Würmer lindern Diabetes-Vorboten
Den Studienteilnehmern wurden regelmäßig Stuhl- und Blutproben entnommen, um zu untersuchen, wie sich die Immunreaktionen und das Darmmikrobiom durch die Würmer verändern. Auch das psychische Wohlbefinden wurde erfasst. Im Laufe der Zeit brachen einige Probanden die Studie aus Gründen ab, die nichts mit Nebenwirkungen zu tun hatten. Drei der Teilnehmer klagten jedoch über Verdauungsprobleme aufgrund ihrer Parasiten, sodass auch sie aus der Studie schieden – nach der Entwurmung legten sich die Beschwerden wieder.
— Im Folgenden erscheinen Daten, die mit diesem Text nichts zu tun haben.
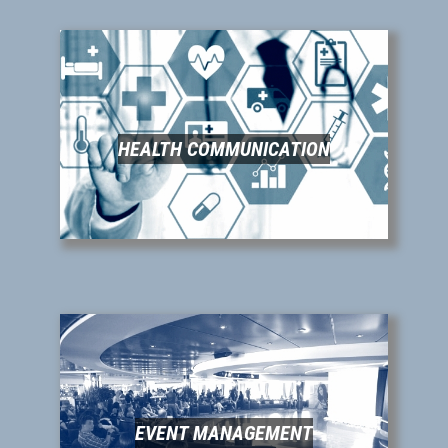
HEALTH COMMUNICATION
EVENT MANAGEMENT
Die restlichen Probanden durchliefen die Studie bis zum Schluss ohne schwerwiegende Nebenwirkungen. Vor allem die Personen, die zwanzig Wurmlarven erhalten hatten, zeigten gesundheitliche Verbesserungen: Innerhalb eines Jahres normalisierten sich die Werte für die Insulinresistenz bei diesen Teilnehmern. Bei den Probanden mit 40 Larven verbesserte sich die Insulinresistenz ebenfalls, aber nicht im selben Ausmaß. Diejenigen, die ein Placebo erhalten hatten, litten hingegen unter einem Anstieg ihrer Insulinresistenz. Die Ergebnisse demonstrieren somit, dass eine Impfung mit Hakenwürmern gefährliche Vorboten des Typ-2-Diabetes reduzieren kann.
Bessere Stimmung durch Parasiten
Darüber hinaus fand man bei mit Würmern infizierten Probanden mehr Zytokine – kleine Proteine, die für die Stimulation von Immunreaktionen zuständig sind. Dieser Befund passt zu vorherigen Studien, die einen Zusammenhang zwischen einer solchen Immunaktivität, einer Infektion mit Parasiten und einer Verbesserung der Insulinresistenz fanden. Im Vergleich zur Placebo-Gruppe berichteten die Studienteilnehmer, die die Würmer erhalten hatten, außerdem von mehr psychischem Wohlbefinden.
Hakenwürmer bald als Medikament gegen Diabetes?
In einem nächsten Schritt wollen die Forscher Proben untersuchen, die Aufschluss über mögliche Veränderungen des Darmmikrobioms geben. Damit möchten sie herausfinden, ob ein Überschuss oder ein Mangel an bestimmten Bakterien im Darm mit einer Insulinresistenz einhergeht und wie Hakenwürmer darauf Einfluss nehmen.
Bevor die Hakenwurm-Impfung in der Praxis eingesetzt werden kann, müssen jedoch noch weitere Studien mit mehr Probanden durchgeführt werden. Dennoch sind die Erkenntnisse der Untersuchung von der James Cook University sehr aufschlussreich – sie zeigen, dass eine Impfung mit Hakenwürmern sicher ist und die Insulinresistenz reduzieren kann. Möglicherweise kann in Zukunft bestimmt werden, wie genau die Würmer gesundheitsförderlich wirken. Somit könnte man vielleicht Therapien entwickeln, die die Wirkung der Parasiten imitieren, ohne dass diese lebend in den Körper eingeschleust werden müssen.